==== PROVIDED PASSAGE ====

“How Can I Keep From Singing?”

As a singer, waking up with a sore throat is one of the worst feelings I can have.  It means minimal talking, modified singing, and a longer recovery period than for the average person.  (Singers are much more prone to throat ailments because we use our voices in such a high capacity.)  Aside from my daily singing with the various choirs of Clonard, I find myself speaking a lot during the week for my other duties.  Coupled with the wet Irish weather, it was really only a matter of time before my vocal chords fought back against me.

Last Sunday, I woke up with one of those hideous sore throats.  My first thought was, “But, I have to sing mass!  Not now!”  I immediately took to trying all of my home remedies – a hot cup of tea with honey, gargling salt water, etc.  Cameron suggested that I maybe stay home and not go to church that day.  I had fulfilled my Sunday obligation at the Saturday vigil mass, and rest was probably what I needed.   But, I’m stubborn, so of course I completely rejected that idea.  Instead, I numbed my throat with honey and salt and headed out the door.  I told Cameron I’d just take it easy for mass and only sing what absolutely needed to be sung.

I must admit that my stubbornness really can be quite interfering sometimes.  Of course I couldn’t “take it easy” during mass!  Singing in church is one of my greatest passions in life, and something like another silly sore throat wasn’t going to stop me.  My voice is my way to worship and live out my faith, and most days I feel like I need to do it almost as much as I need to breathe.  Plus, it was Folk Group mass, meaning a chance to throw in some snazzy alto harmonies.  So, needless to say, I didn’t hold back, especially for the closing hymn – Steve’s arrangement of “How Can I Keep From Singing?”.

Since I have the song pretty much memorized, I put down my binder to sing it.  I couldn’t help but look around in the congregation to see if anyone else dared to join in such a contemporary hymn.  To my delight, there were several parishioners doing their best to follow along, at least on the refrain.  “How wonderful!” I thought.  Then, I locked eyes on a man who was clearly singing louder and more boisterously than the rest of them.  He’s an older parishioner, and an ardent daily mass goer.   I haven’t properly introduced myself to him; he usually keeps prayerfully to himself at mass.  But to see him singing so exuberantly filled me with an inexplicable sense of glee.  Here was this man, usually so quiet and reverent, singing his heart out.  I couldn’t help but smile.

While we were tearing down and putting away all of the microphones and equipment after mass, Cameron chuckled to himself, turned to me, and said, “How COULD you keep from singing?”  Knowing I had been caught, I grinned sheepishly and just shrugged.  But, that stuck with me for the rest of the day – how could I keep from singing, even though my body was fighting against it?  Why was that man singing so much more fully than the rest, when he usually keeps to himself at daily mass?

A big part of the reason I’m so passionate about liturgical music is because it was the only way I knew how to pray when I was growing up.  Not having gone to Catholic school until college, I really only had my weekly PSR classes to fill in the catechesis I was missing.  I absolutely hated going to those classes, and my mom would have to drag me to Sunday mass and keep poking me to stay awake during it.  That all changed when I was nine years old, and she signed me up for the newly-formed children’s choir at my parish.  There, I learned how to pray through song, how to understand and listen to scripture, and how to be a Catholic.  Now, I can’t even imagine missing a Sunday mass, and I still feel most at home when I’m singing for a service.

====

> _STATED EXERCISE 1_
Retype the part of the essay on singing at mass starting with "As a singer, waking" and going on through "back against me.".
> _STATED EXERCISE 2_
Extend the essay on singing at mass by continuing it after its final sentence.
The entries that follow are drawn from a separate source.

==== LISTED ENTRIES ====

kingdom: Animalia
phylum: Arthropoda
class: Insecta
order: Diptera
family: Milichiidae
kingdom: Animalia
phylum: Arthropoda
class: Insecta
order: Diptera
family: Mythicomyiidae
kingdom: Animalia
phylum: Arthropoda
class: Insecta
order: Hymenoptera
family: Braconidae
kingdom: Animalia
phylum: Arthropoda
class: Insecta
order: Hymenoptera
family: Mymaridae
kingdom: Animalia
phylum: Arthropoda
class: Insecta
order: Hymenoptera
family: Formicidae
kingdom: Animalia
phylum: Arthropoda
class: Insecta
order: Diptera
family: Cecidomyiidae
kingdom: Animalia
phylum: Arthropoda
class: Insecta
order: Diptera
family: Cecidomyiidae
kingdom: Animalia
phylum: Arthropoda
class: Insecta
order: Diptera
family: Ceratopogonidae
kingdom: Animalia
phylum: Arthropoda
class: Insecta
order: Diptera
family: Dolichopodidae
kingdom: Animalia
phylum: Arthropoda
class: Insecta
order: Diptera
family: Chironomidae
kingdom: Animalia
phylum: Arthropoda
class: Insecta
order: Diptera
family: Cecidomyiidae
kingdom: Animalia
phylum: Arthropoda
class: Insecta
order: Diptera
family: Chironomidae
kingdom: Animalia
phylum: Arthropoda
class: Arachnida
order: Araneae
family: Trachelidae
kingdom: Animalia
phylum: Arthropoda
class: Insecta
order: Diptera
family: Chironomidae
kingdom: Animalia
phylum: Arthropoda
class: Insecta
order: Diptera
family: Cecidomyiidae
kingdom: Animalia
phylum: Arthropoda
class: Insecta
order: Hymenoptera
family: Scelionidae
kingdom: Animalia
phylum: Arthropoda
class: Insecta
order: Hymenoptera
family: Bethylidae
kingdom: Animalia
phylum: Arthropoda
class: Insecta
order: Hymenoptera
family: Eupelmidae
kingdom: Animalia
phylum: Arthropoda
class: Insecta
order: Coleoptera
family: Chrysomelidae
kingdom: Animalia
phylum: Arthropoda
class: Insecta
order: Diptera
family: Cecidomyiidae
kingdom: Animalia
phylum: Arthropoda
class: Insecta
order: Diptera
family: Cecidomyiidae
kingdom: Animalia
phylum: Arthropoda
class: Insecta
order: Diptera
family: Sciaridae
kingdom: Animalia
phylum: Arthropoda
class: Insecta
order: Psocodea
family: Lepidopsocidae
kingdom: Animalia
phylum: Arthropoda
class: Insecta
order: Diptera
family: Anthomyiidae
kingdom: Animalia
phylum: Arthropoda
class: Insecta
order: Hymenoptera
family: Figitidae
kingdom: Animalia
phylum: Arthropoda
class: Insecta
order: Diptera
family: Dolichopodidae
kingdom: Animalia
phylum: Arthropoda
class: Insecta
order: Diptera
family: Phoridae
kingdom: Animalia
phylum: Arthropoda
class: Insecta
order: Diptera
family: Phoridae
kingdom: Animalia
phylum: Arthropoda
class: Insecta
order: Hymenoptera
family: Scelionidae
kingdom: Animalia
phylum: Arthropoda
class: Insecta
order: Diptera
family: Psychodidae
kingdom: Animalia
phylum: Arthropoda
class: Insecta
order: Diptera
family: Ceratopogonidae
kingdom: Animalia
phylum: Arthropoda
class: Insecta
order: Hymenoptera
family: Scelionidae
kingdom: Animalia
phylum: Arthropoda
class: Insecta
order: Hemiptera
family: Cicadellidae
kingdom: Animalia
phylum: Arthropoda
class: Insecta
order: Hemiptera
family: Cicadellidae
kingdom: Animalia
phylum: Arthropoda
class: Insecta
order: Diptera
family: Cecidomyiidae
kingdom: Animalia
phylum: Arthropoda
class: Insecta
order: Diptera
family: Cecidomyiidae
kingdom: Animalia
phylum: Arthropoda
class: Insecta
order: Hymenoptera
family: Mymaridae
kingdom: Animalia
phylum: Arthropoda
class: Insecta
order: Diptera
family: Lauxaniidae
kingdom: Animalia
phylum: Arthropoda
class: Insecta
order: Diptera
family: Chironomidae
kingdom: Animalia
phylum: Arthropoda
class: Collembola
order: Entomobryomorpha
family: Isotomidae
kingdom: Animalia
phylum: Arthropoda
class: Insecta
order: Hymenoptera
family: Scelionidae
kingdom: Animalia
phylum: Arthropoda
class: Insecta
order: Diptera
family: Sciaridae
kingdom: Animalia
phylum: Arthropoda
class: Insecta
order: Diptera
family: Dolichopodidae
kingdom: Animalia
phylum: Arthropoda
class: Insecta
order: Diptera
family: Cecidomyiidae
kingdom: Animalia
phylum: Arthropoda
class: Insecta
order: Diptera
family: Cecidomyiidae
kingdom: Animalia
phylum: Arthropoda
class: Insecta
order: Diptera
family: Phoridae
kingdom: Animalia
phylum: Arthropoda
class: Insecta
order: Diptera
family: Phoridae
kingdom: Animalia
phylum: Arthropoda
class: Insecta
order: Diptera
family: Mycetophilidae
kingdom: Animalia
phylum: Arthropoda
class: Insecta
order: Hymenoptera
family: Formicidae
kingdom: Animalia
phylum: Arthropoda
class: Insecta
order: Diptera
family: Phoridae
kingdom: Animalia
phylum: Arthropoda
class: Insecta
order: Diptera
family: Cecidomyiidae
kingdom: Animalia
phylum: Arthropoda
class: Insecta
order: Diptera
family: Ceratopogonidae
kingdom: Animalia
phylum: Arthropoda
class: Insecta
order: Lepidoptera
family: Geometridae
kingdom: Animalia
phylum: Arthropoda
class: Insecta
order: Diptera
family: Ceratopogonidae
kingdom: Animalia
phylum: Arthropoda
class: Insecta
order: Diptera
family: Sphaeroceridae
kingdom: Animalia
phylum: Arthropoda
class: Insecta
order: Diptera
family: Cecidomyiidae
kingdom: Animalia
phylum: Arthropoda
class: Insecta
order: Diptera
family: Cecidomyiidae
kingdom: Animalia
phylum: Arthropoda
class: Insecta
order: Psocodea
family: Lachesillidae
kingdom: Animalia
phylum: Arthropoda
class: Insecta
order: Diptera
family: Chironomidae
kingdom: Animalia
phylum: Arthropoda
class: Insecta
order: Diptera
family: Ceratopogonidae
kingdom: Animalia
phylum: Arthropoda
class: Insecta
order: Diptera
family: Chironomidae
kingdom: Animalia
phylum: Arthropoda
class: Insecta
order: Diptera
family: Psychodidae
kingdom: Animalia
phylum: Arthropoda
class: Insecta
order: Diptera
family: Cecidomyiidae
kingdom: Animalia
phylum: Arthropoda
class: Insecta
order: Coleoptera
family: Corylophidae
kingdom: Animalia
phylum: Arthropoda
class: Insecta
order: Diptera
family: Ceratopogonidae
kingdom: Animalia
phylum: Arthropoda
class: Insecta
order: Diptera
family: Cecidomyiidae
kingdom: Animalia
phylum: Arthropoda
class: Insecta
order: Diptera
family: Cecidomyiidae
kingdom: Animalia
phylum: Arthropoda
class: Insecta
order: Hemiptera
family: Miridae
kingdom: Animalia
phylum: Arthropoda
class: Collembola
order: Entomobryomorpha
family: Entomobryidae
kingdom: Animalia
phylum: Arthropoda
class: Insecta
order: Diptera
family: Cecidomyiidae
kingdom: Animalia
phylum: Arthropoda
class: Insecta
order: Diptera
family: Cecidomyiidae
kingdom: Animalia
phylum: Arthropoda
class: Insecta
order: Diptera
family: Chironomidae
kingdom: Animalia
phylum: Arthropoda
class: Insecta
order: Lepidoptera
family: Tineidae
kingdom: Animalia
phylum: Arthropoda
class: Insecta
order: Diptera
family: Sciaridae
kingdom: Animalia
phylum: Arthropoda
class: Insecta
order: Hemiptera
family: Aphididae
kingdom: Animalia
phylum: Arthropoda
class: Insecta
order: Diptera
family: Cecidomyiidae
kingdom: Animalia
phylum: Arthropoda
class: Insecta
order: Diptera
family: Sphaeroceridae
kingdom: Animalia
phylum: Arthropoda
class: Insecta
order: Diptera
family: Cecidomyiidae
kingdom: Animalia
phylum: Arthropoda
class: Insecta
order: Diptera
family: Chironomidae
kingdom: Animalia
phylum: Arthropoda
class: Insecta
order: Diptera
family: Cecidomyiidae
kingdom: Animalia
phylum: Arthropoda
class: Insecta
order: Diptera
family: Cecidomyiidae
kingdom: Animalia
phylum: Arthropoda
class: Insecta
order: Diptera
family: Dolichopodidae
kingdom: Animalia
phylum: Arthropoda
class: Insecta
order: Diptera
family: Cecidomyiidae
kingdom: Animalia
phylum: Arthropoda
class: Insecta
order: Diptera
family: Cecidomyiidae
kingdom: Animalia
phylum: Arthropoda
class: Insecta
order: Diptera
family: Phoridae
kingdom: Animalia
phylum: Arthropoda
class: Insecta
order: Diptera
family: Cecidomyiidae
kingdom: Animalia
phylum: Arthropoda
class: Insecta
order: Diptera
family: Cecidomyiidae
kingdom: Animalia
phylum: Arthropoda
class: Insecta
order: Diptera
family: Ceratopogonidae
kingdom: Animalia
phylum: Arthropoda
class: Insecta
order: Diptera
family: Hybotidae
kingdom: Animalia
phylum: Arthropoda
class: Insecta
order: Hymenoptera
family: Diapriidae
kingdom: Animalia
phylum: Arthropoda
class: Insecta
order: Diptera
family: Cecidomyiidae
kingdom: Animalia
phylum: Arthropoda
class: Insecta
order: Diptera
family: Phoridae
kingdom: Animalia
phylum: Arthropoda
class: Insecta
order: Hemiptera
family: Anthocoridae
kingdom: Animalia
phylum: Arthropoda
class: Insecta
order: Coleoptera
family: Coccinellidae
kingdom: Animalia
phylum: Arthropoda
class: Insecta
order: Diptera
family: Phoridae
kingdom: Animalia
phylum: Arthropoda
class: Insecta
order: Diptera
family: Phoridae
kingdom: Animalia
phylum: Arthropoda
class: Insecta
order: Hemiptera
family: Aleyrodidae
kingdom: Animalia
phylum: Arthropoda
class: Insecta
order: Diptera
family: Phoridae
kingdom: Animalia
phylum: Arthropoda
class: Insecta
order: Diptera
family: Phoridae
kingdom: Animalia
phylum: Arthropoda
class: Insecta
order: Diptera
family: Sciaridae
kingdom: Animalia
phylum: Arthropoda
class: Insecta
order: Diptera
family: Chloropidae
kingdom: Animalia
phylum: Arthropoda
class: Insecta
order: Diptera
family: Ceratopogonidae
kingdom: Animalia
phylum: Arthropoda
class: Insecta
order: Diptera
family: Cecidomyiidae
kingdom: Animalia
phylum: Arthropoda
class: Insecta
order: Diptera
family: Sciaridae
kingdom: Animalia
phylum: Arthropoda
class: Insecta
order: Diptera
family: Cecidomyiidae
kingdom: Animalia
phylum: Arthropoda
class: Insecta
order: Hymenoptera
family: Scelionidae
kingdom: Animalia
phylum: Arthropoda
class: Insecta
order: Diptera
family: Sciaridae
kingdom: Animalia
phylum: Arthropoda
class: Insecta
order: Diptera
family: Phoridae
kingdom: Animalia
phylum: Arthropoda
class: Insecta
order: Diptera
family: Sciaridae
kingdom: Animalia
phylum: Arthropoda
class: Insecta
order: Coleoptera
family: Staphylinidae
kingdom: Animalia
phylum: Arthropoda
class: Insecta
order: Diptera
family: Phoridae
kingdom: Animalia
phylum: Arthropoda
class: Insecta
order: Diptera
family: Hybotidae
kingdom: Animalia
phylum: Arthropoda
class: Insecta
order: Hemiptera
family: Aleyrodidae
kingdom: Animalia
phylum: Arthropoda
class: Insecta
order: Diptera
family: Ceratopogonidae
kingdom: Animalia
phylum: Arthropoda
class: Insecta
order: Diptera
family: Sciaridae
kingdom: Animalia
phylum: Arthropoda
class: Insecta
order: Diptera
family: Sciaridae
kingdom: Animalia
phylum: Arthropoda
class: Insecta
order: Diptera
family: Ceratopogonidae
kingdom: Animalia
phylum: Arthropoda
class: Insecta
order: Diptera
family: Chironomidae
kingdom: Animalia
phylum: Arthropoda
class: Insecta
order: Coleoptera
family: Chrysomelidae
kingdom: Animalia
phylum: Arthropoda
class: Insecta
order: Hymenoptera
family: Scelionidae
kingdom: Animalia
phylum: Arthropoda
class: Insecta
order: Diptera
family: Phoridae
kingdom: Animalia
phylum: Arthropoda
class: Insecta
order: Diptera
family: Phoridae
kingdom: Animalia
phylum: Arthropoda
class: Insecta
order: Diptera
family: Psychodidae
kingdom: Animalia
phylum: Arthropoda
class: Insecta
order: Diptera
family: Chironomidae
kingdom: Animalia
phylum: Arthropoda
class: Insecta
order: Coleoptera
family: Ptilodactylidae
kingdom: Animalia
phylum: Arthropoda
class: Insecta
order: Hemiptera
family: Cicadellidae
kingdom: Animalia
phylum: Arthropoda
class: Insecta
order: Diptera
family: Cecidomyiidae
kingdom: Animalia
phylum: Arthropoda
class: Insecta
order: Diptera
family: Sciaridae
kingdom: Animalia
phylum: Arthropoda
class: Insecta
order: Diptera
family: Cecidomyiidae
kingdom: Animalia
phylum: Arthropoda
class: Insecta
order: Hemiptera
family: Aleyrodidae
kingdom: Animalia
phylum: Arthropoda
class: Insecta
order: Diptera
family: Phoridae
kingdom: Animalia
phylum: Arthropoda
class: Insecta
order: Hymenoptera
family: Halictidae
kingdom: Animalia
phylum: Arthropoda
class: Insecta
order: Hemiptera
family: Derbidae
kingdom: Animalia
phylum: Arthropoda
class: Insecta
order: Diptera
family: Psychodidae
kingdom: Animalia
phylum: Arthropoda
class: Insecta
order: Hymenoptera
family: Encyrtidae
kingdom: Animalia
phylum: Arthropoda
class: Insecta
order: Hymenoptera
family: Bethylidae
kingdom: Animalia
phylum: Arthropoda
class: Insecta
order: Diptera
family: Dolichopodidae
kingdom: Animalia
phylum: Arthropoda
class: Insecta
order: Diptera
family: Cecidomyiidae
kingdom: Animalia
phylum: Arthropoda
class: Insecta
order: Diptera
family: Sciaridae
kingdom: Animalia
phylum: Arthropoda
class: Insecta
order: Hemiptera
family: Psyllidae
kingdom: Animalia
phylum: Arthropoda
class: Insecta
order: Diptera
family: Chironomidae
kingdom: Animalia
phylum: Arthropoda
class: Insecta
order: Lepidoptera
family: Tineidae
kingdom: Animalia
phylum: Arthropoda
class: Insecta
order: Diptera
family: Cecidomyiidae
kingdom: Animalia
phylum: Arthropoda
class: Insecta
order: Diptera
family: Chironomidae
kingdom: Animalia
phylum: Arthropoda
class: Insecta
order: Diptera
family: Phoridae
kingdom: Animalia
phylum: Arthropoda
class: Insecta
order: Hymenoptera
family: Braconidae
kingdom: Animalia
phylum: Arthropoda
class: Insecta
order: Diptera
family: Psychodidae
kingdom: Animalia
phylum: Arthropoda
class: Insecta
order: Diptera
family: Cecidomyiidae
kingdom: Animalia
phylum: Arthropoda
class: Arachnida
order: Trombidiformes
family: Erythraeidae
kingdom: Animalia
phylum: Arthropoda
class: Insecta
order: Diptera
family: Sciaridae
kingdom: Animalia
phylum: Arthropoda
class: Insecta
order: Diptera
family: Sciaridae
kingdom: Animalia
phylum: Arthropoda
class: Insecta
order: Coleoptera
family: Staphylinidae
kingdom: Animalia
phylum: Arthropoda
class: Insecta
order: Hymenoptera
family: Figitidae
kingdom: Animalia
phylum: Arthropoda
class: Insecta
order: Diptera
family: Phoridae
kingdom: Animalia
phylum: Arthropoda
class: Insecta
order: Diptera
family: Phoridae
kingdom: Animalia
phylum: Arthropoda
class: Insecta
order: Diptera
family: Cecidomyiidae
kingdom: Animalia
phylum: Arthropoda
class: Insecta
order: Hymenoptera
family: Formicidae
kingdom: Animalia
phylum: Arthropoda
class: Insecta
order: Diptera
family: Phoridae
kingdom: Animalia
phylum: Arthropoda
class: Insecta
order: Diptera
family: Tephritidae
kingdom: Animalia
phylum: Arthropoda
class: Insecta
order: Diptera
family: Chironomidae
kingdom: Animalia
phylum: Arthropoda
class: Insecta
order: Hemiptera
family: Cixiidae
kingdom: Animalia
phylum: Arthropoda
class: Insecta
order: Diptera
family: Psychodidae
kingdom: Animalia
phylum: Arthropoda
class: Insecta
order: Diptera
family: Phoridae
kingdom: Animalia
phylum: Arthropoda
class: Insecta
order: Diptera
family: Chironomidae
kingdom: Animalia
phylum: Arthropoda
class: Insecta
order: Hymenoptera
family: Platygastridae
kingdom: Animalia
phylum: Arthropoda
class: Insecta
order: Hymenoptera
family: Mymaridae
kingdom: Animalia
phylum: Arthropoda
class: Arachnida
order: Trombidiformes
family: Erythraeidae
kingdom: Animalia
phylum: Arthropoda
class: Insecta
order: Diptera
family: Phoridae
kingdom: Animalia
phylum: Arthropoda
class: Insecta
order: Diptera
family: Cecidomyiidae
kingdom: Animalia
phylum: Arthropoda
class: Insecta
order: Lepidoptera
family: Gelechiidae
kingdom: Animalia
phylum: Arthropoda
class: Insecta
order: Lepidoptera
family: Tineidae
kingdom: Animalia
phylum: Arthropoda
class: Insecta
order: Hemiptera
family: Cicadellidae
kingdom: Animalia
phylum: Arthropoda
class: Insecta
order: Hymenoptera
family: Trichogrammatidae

====

> _EXERCISE RESULT 1_
As a singer, waking up with a sore throat is one of the worst feelings I can have.  It means minimal talking, modified singing, and a longer recovery period than for the average person.  (Singers are much more prone to throat ailments because we use our voices in such a high capacity.)  Aside from my daily singing with the various choirs of Clonard, I find myself speaking a lot during the week for my other duties.  Coupled with the wet Irish weather, it was really only a matter of time before my vocal chords fought back against me.

> _EXERCISE RESULT 2_
So, there was the answer for me – I couldn’t keep from singing because my spiritual self knows no other way.  It would be like a mother holding her crying baby, but not comforting him; or a photographer setting up the perfect shot, but not capturing it on film.  Singing has become who I am in my faith life, and I can’t help but turn to it out of habit and instinct.

But what about the older man at mass?  Why couldn’t he keep from singing?  It’s an answer I’ll never know for certain.  Perhaps he has a special connection to that song, or maybe the Holy Spirit moved him in such a way during the mass that he felt compelled to sing the final hymn.  Whatever the reason, I think it struck me so because “How Can I Keep From Singing?” is not the type of song that this congregation immediately takes to.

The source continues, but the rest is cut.